Descubrí a Mario Benedetti cuando era estudiante de Periodismo. Me llegó de la mano de alguien que estudiaba Hispánicas, y lo cierto es que Benedetti me enamoró.
Gracias por el fuego narra el conflicto de una juventud que quiere acabar con la corrupción y el privilegio. La novela constituye pues una crónica de la impotencia y de la crisis moral.
La novela comienza en un restaurante de Nueva York en 1959, donde se reúnen unos uruguayos y el lector descubre cómo es la vida estadounidense para los latinoamericanos.
El protagonista de la novela es Ramón, hijo del famoso Edmundo Budiño. Se nos muestra el conflicto entre Ramón y su padre, que se genera en los negocios sucios e inmorales en los que se encuentra implicado el padre. Ramón quiere distanciarse de su progenitor, pero es imposible, ya que su existencia se basa en el dinero de su padre. Sin embargo, Edmundo ama a su hijo y le provoca para que se enfrente a él y decida el camino correcto para escapar del dilema en el que se encuentra.

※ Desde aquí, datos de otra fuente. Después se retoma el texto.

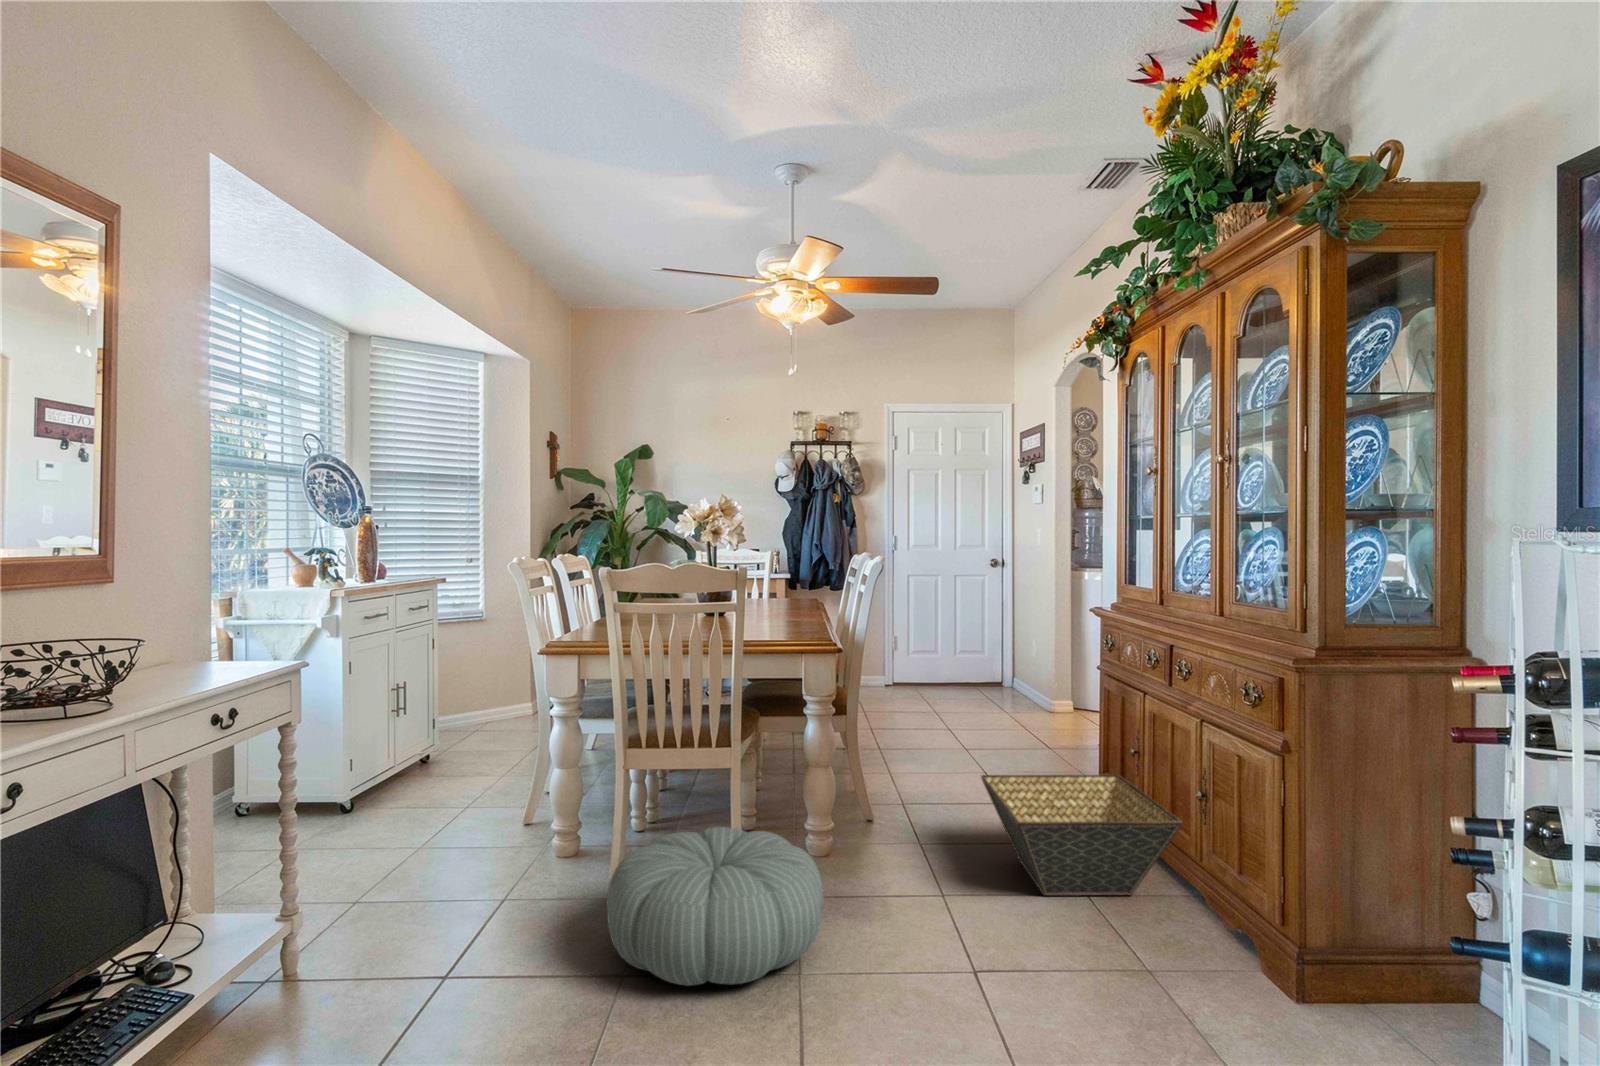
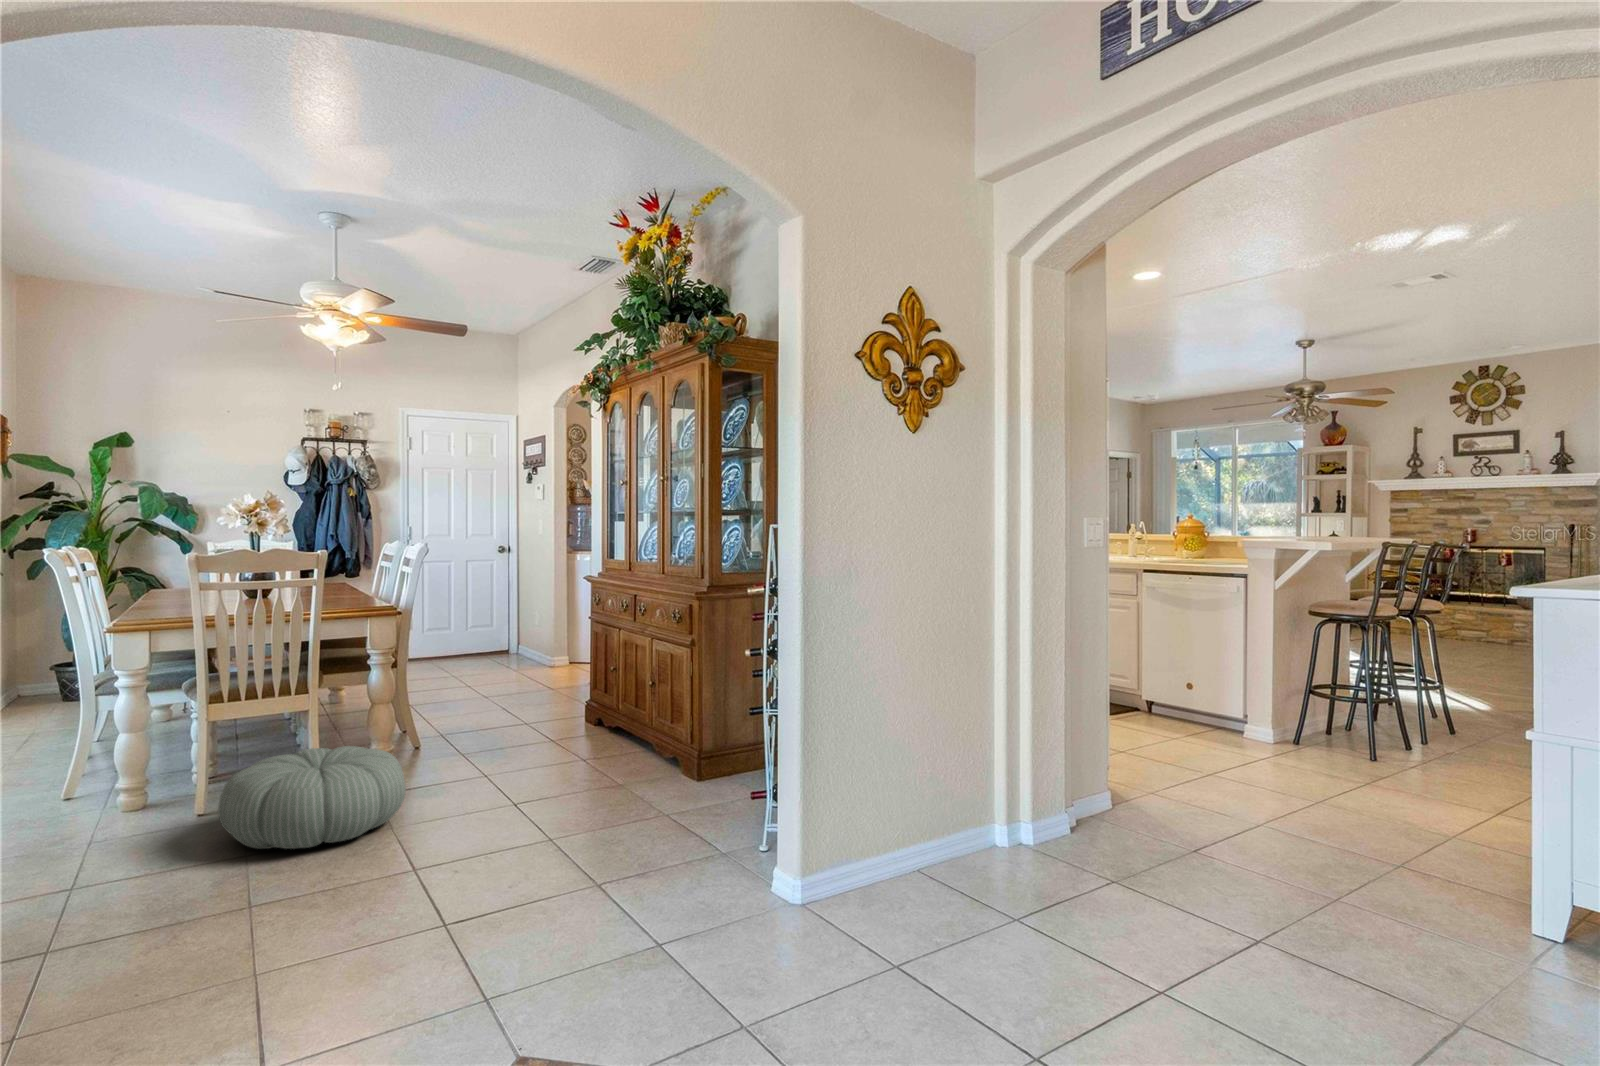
basket: present [981,775,1183,896] -> none [509,686,643,765]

El clímax llega cuando Ramón cree haber encontrado una solución al conflicto e intenta liberarse del problema. En vez de llevar a cabo su plan, en el que ha fantaseado con asesinar a su padre, un rato antes Ramón termina suicidándose.
El autor usa numerosas palabras latinas, por lo que a veces la comprensión se hace difícil. Algunos vocablos no existen en castellano o tienen un significado diferente.
La trama de la historia es bastante compleja. La sucesión es lineal, ya que se sucede de forma temporal, pero hay un sinfín de viajes retrospectivos o pensamientos e ideas de Ramón. A veces se hace complicado seguir los saltos mentales de Ramón.
En la mayoría de los capítulos Ramón es el narrador y relata según su perspectiva, por lo que el lector termina identificándose con él y conociéndole de manera profunda.